Einige Kölnerinnen und Kölner erlebten die zierliche Frau mit der kraftvollen hellen Stimme noch live auf der Bühne. „Wir wollen, dass ihr lacht, weil das Leben weitergeht“, lautete ihr Motto. Deshalb öffnete sie sich im März 2008 für das Rap-Projekt des türkischstämmigen Kölners Kutlu Yurtseven, einem Musikerkollegen ihres Sohnes Joram. Damals war sie bereits seit 30 Jahren als Zeitzeugin unterwegs, ausgelöst durch eine Neonazi-Kundgebung in Hamburg, bei der sie der Umgang der Polizei mit Gegendemonstranten empörte. „Wir waren zuerst ein Projekt, dann eine Band und schließlich eine Familie“, erinnerte sich Yurtseven an 13 intensive gemeinsame Jahre. So sah das auch die Trägerin des Bundesverdienstkreuzes. Daher blieb sie hartnäckig, als die Stadt Köln ihr allein die Ehre zuteilwerden lassen wollte, sich ins Goldene Buch einzutragen. Ohne „die beiden Mafiosis“ (neben Yurtseven Rossi Pennino) wolle sie verzichten, sagte sie, und setzte sich durch.
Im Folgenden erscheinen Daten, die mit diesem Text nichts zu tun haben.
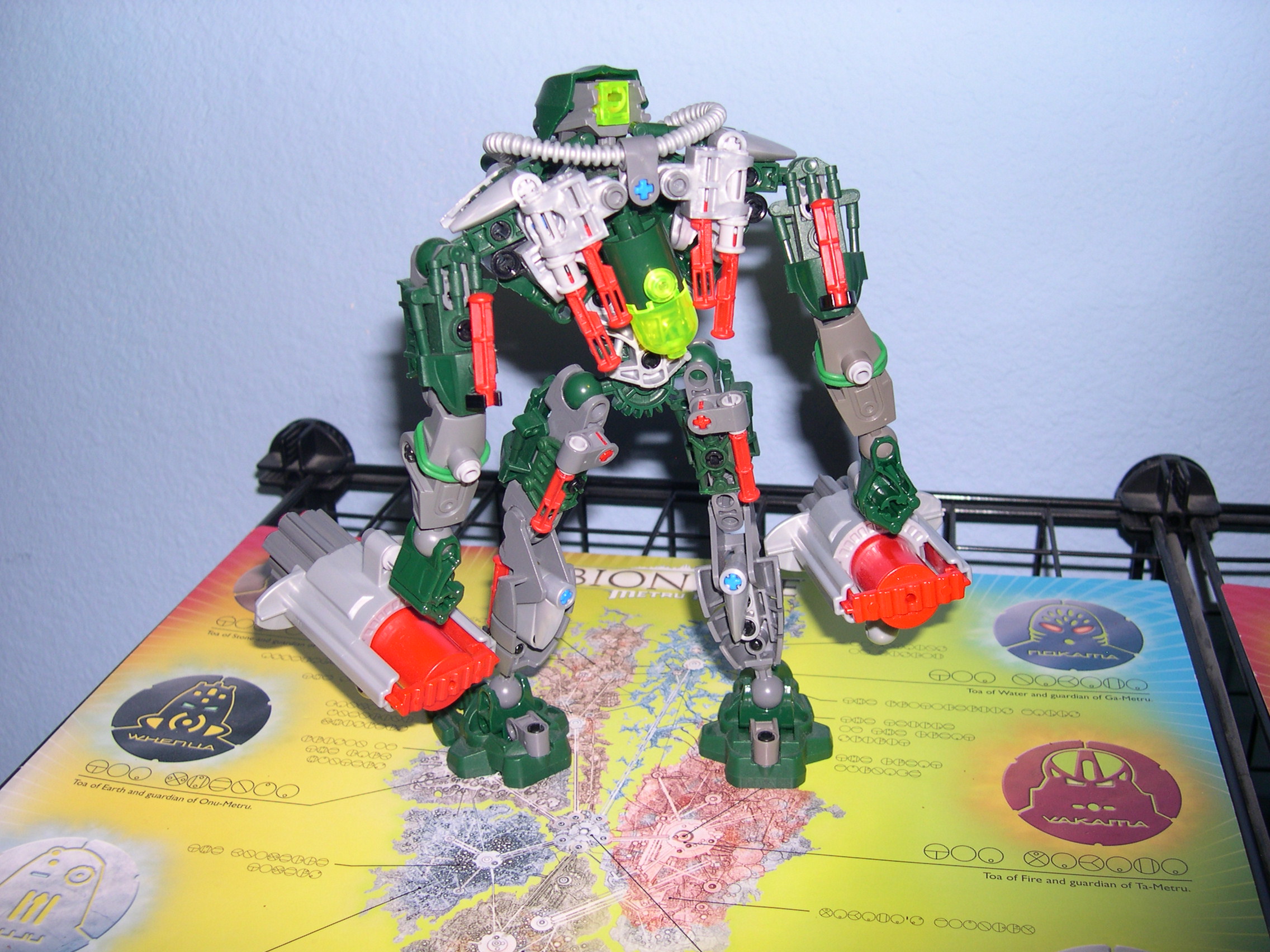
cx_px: 635
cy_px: 476
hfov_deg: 49.0
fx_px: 1394
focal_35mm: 38
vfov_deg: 37.7
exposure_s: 1/60
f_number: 2.8
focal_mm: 8
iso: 100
In Vorträge von Songs aus dem Widerstand, der Arbeiterbewegung und jüdischen Volksliedern spielten die Musiker Gesangspartien von Esther Bejarano ein, überwiegend in der Sprache Jiddisch, wobei sie sich Künstlicher Intelligenz bedienten, um ihre Stimme aus einer älteren Aufnahme herauszufiltern und neu zu instrumentieren. Mitsingen war angesagt beim kölschen Song „Wann jeiht d'r Himmel widder op“, den die Höhner der „Microphone-Mafia“ für eine Rap-Version überließen. Das Abschlusslied „Mir leben ejbig (Wir leben ewig)“ wurde zur Botschaft der Hoffnung, dass die Gedanken und Werte der Esther Bejarano überdauern. Zum 100. Geburtstag hat der Kölner Künstler Benjamin Marx derweil eine Esther-Bejarano-Figur in eine Weihnachtskrippe in Saarbrücken gestellt.